Second off, what kind of support should 'special' students get and who's gonna pay for it?

Finally, what happens when the 'support' stops, the kid leaves school and now has to fend for himself without any kind of training or practice.

So, let's deal with these three points one by one...

Instead of being critical of the schools or the government for not providing 'support' we should be thankful that these kids are even making it to school and that the schools are taking them on.

So now let's have a look at what the author actually wants? What kind of support is missing? Equipment? Trained staff on hand? Social workers? Where do you stop... or start?

And 'support' comes in many guises, too. There is already a strong social support system in Thailand that protects these kids from being bullied and harassed. This nullifies the need for 'professional' busybodies with their weird social agendas.

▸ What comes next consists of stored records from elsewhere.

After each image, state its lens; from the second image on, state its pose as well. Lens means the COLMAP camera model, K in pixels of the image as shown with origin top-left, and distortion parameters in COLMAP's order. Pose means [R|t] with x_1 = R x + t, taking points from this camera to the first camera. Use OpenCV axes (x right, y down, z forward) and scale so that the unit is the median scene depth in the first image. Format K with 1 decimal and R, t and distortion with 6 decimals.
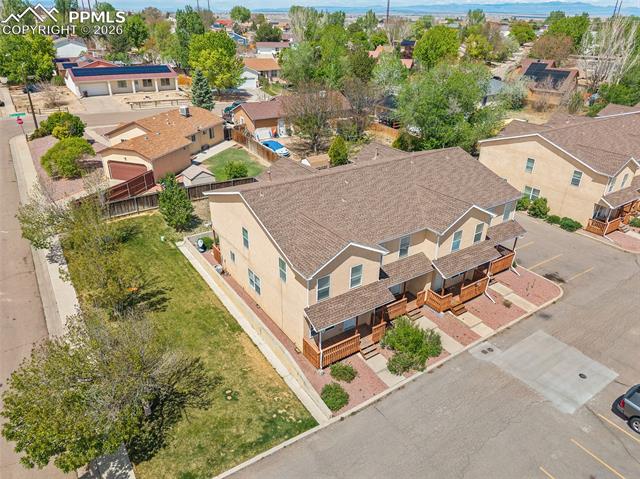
lens RADIAL K [[445.9, 0, 321.5], [0, 445.9, 226.5], [0, 0, 1]] dist [0.006013, 0.000330]
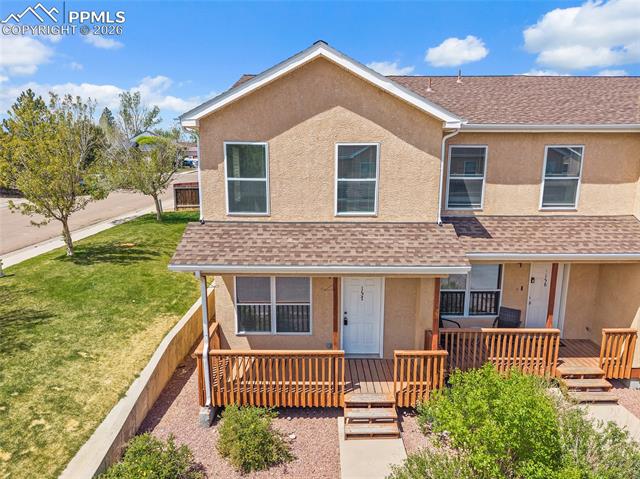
lens RADIAL K [[430.2, 0, 320.0], [0, 430.2, 239.5], [0, 0, 1]] dist [0.002089, -0.002611]
pose [[0.827025, 0.085458, -0.555632, 0.237216], [-0.226169, 0.955440, -0.189691, 0.217572], [0.514662, 0.282546, 0.809500, 0.673946]]
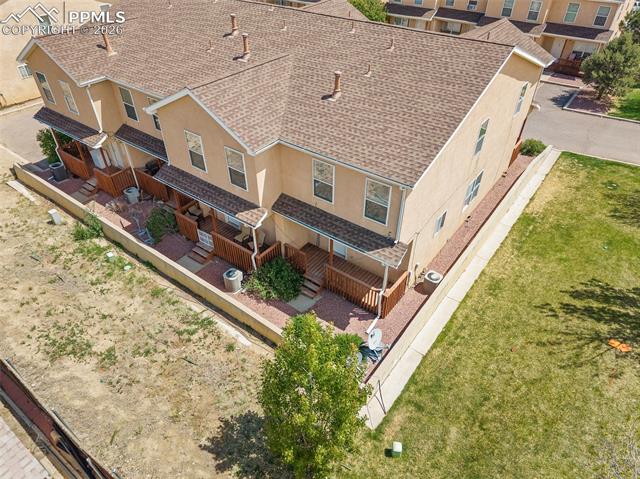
lens RADIAL K [[433.7, 0, 320.0], [0, 433.7, 239.5], [0, 0, 1]] dist [0.000911, -0.002002]
pose [[-0.324226, -0.608293, 0.724470, -0.652605], [0.397260, 0.607485, 0.687856, -0.404350], [-0.858523, 0.510824, 0.044688, 1.336510]]
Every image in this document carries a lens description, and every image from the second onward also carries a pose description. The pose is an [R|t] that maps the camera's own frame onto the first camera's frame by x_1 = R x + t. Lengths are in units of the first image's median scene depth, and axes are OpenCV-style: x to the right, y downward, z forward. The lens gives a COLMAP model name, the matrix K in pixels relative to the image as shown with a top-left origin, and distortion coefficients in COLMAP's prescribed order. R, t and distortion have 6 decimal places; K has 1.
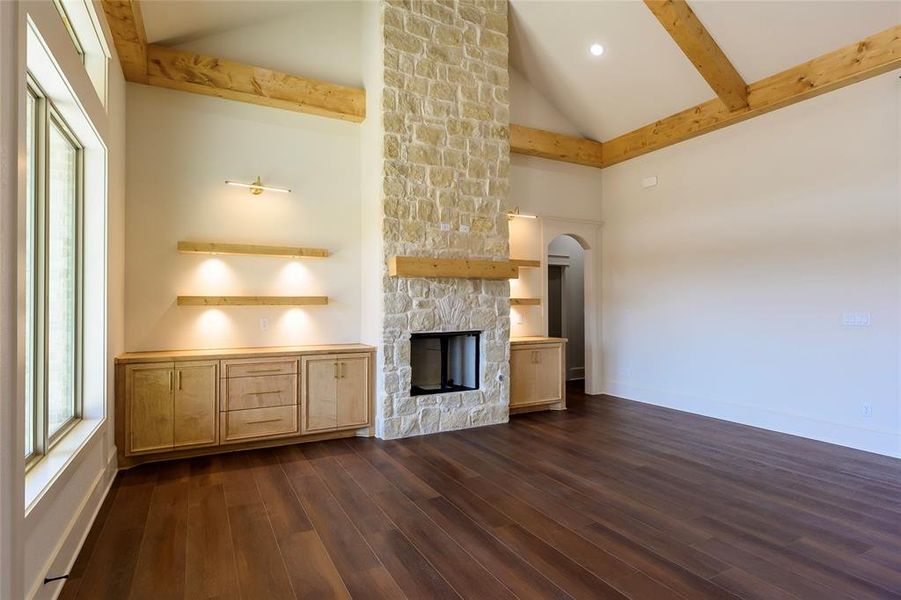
lens RADIAL K [[471.3, 0, 452.0], [0, 471.3, 299.3], [0, 0, 1]] dist [-0.003089, 0.000249]
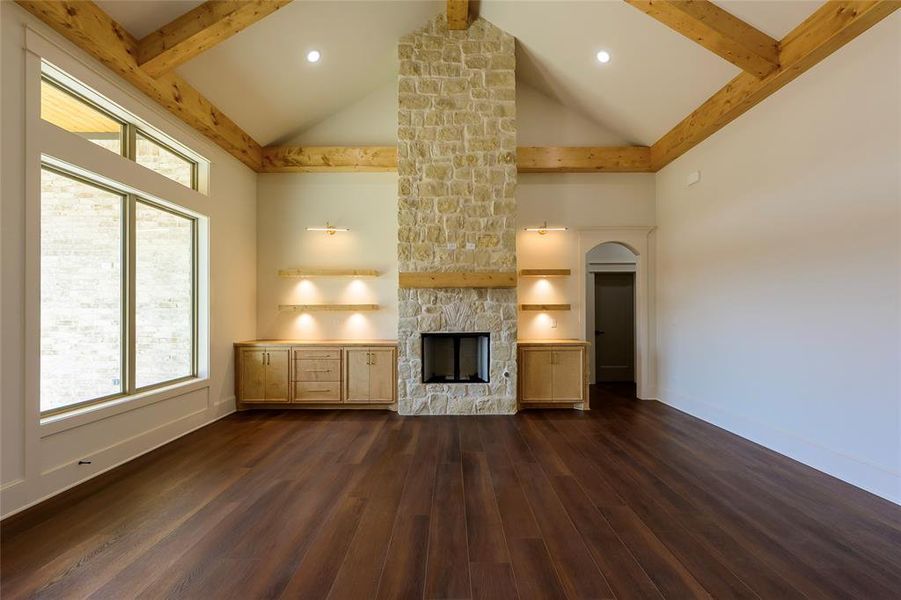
lens RADIAL K [[365.3, 0, 456.3], [0, 365.3, 308.5], [0, 0, 1]] dist [-0.001421, -0.000082]
pose [[0.884019, -0.004255, -0.467432, 0.445426], [0.006977, 0.999967, 0.004091, 0.003215], [0.467399, -0.006878, 0.884020, 0.180996]]
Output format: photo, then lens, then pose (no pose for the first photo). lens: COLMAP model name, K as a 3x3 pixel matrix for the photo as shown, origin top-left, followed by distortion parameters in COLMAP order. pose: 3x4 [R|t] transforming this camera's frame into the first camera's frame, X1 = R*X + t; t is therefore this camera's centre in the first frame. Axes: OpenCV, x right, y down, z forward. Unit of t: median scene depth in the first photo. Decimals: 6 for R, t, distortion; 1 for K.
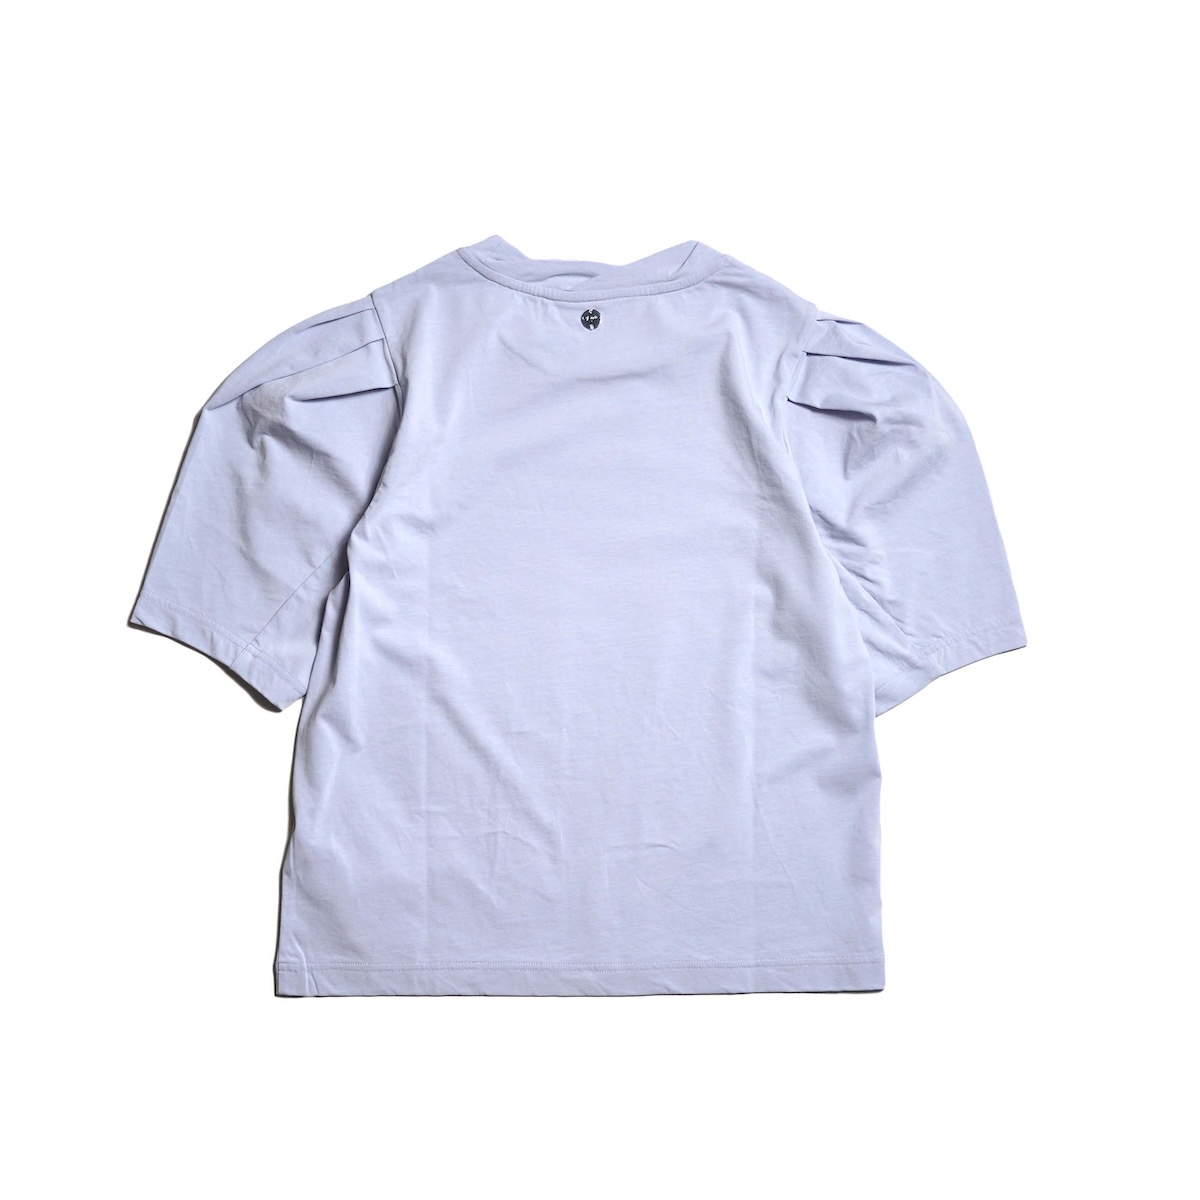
lens RADIAL K [[1452.1, 0, 600.0], [0, 1452.1, 600.0], [0, 0, 1]] dist [-0.021927, 0.031786]
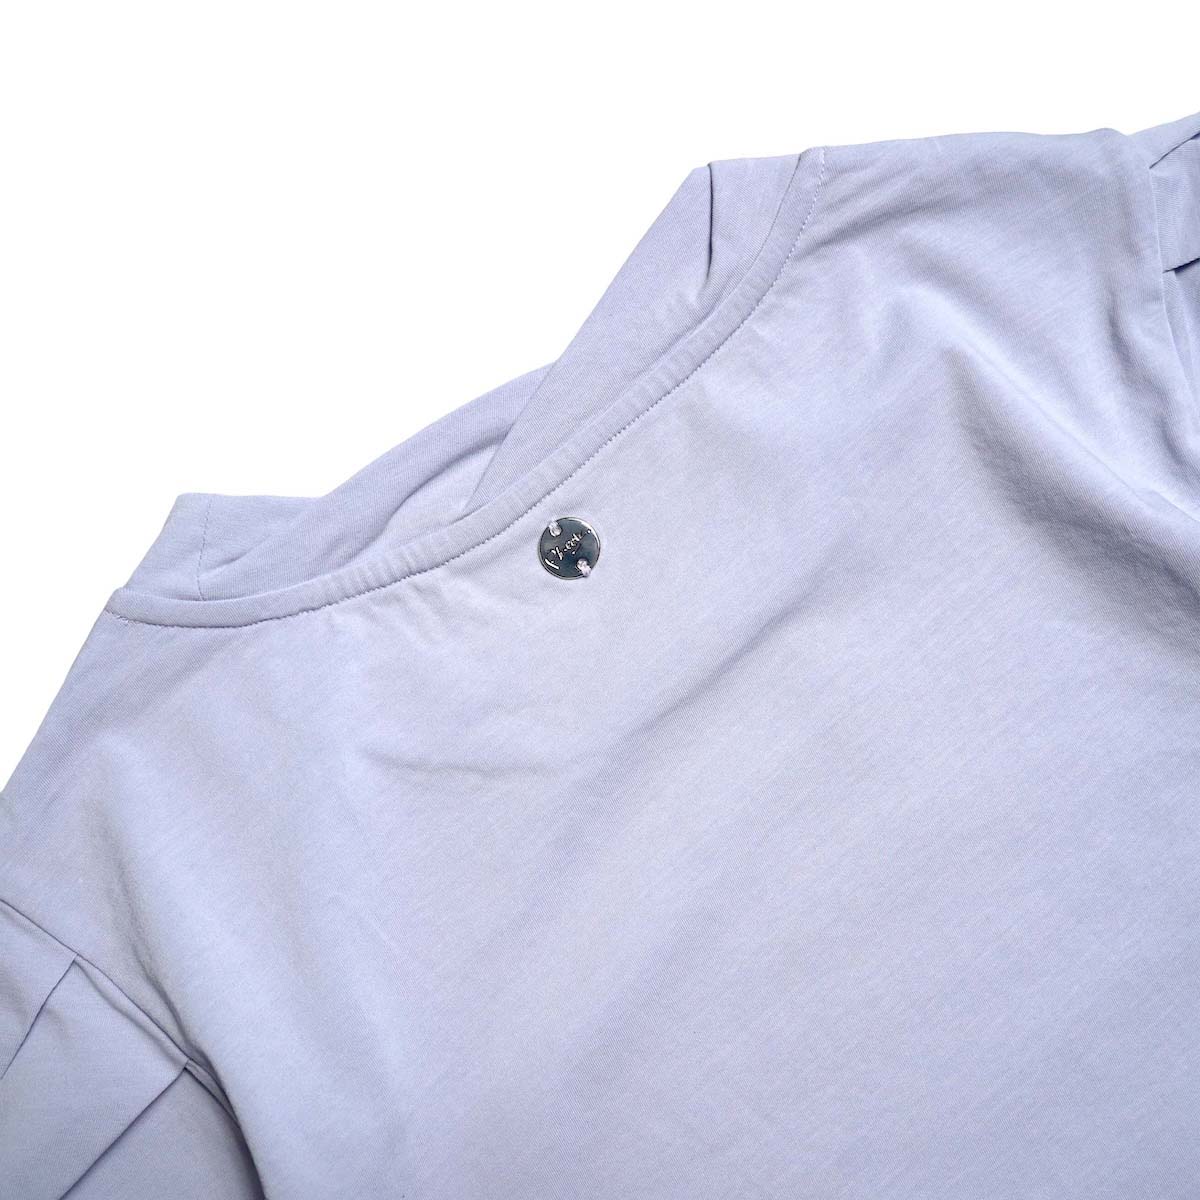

And while Richard may feel proud enough to brag about the resources spent on 'teaching' the special kids in the UK, dragging those expensive and dubious methods to Thailand isn't something that's ever going to happen. And nor should they be.

Why? Well, in the UK, people with disabilities are managed from cradle to grave. What Richard is suggesting is that schools should adopt Western 'support' systems. That's fine but what happens when the kids leave school. This pointless intervention can, in my view, eventually do more damage than it does any good.

The practice in the West is to over-medicate everything and eventually this doesn't work out well. After years of interference and pressure to be forced to join society, kids with special needs are still no closer to doing that and are just left more isolated and miserable... and are now adults with special needs.

Locally held seminars by mental health professionals might help teachers in Thailand to do a better job. But then again, they might not. Teachers aren't trained to absorb complicated regimens of mental health classroom management. But in my experience, they do have plenty of love for all their students, an abundance of common sense and a dedication to their professions.

I personally think that in Thailand, this is quite enough 'support'.